Start of Provided text

It's my first blog post of the year and we are already half way through Feb!
I took a little break from writing, although reflection has been constant. Actually, I find myself reflecting all the time; when I am walking my dog, when I am watching my kids play, when I am washing dishes. I find so many similarities in the every day tasks and what life is teaching us.
My dogs unconditional love and trust in me, despite being abused by fellow humans prior to arriving to a shelter, has been such an inspiration in my life. He always reminds me that love is the answer to all and everything.
That trust is greater than fear.
That forgiveness is healthier than holding on.
Thank you Beau, my fury child.
A recent reflection that evolved into my 2021 intention.
I couldn’t really force “resolutions” at the end of last year and all that “improvement” stuff, “to be better and improved” at this and that, already implies that I am not enough as I am. And that the 'I' who is not enough, somehow needs to make myself better? How ironic. So who is improving whom here?
But what resonated with me is this ... Keep Showing up.
I plastered this on a few places around my house, in the kitchen, in my yoga room, in my car even.
It is there to remind me not to be held prisoner by seeking perfection, but rather to simply show up every day towards any of the achievements I set to accomplish. To allow myself to imperfectly, and authentically, show up.
A year ago, I started showing up in my “middle of the room” handstand journey.

End of Provided text

◆ Work instructions
**a.** According to the blog post, what phrase did the writer choose as a 2021 intention?
**b.** Carry on writing the blog post about showing up, picking up right after its final sentence about the handstand journey.

Start of Information shown

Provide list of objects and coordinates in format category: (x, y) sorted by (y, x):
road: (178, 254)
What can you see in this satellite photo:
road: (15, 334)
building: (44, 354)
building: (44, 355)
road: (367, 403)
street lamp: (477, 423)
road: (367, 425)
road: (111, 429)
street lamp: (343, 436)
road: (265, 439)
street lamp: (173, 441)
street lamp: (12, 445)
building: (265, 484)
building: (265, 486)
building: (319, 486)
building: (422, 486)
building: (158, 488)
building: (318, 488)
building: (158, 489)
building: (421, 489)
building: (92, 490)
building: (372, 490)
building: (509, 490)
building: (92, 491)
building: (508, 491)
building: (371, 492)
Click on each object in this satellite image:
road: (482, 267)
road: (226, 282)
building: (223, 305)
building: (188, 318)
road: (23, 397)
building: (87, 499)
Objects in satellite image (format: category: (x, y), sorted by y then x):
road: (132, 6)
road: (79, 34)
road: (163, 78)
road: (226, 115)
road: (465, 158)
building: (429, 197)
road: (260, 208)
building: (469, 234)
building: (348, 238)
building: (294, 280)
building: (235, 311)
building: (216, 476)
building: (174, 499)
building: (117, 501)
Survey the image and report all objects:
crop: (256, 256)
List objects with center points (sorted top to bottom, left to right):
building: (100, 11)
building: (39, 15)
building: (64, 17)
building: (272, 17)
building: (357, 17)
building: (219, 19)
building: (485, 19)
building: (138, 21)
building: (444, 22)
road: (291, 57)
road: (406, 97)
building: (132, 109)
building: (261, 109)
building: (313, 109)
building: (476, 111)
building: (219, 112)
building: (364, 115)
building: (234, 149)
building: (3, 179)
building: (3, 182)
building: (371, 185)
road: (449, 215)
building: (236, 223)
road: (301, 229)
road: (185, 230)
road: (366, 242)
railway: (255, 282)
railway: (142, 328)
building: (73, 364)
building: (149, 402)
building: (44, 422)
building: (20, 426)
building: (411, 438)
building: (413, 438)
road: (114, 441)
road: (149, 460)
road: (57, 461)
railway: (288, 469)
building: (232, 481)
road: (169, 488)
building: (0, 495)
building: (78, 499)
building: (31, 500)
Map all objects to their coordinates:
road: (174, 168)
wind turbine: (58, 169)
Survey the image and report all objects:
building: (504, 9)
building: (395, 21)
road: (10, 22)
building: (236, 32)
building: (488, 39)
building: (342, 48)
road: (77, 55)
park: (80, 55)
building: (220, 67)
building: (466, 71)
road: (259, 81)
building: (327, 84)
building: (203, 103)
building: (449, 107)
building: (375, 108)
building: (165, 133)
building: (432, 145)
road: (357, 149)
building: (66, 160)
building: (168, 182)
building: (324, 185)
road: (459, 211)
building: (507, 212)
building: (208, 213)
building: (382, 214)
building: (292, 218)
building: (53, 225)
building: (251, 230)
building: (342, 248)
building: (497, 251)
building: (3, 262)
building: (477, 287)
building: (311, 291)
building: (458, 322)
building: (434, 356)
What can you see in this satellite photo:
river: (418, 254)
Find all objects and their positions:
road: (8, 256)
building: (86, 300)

End of Information shown

◆ Answer set
**a.** Keep showing up.

**b.**
You know, one without the safety wall nearby. I joined a group, of which many were already doing advanced handstand practice, while I was learning to let go of fear and to safely fall out of handstand.
Right at the beginning I realised that cartwheeling is not like riding a bicycle...'once you learn it you never forget' type of thing. Oh no. You can be the best at cartwheeling as a child, but fast forward to adult life and your cart wheel looks like a bunny wheel.
Nonetheless I wasn’t discouraged. And although I couldn’t help but wonder if I would ever be able to handstand wall-free so effortlessly like the rest, I kept showing up every week willing to be imperfect, to fall, to try 100 times per class.
Relatively soon, I started to see the fruits of my (imperfect) labour and learned my first lesson: Showing up is already 90 % of our success!
A few days ago I held my first 20 seconds middle of the room solid handstand and it fell so damn good. The only reason I feel out of it, was because i couldn’t believe i was still up! Haha!
On to some yoga news...
My Zoom Classes are still going, now for nearly 1 year. I hesitate to say 'thank you Covid' for making me do it, but in all honesty I would have never thought about Zoom Yoga or staying connected with so many of you twice a week.
I will be making small changes to my Zoom Classes:
I will continue to offer two Zoom classes a week - now a Sunday class ( instead of Saturday).
Wednesday morning 9 am
Sunday at 12 noon
both are local Dubai timings
To purchase the class (live or recording) or a monthly package please check out the yoga section of the website.
I have added additional public studio class on Saturday and now will be teaching 3 public classes at Zoga, downtown Dubai - CLICK HERE
In between all my yoga offerings (privates, group, zoom) I manage to squeeze in some life coaching sessions - more about that under 'Coaching'.
And then there is my gorgeous family that I always do my best to carve time for - be it to meet them at the beach for some play after my class, or to take them to music classes, tennis practice or parkour class while I continue to show up for my imperfect handstand practice.
To see us goof around (doing yoga most of the time) I posted a few fun pics on my Instagram page @yogidanica
By simply showing up, I hope to teach my kids the same; to show up, have fun and let the perfection take a back seat and watch imperfection get things done!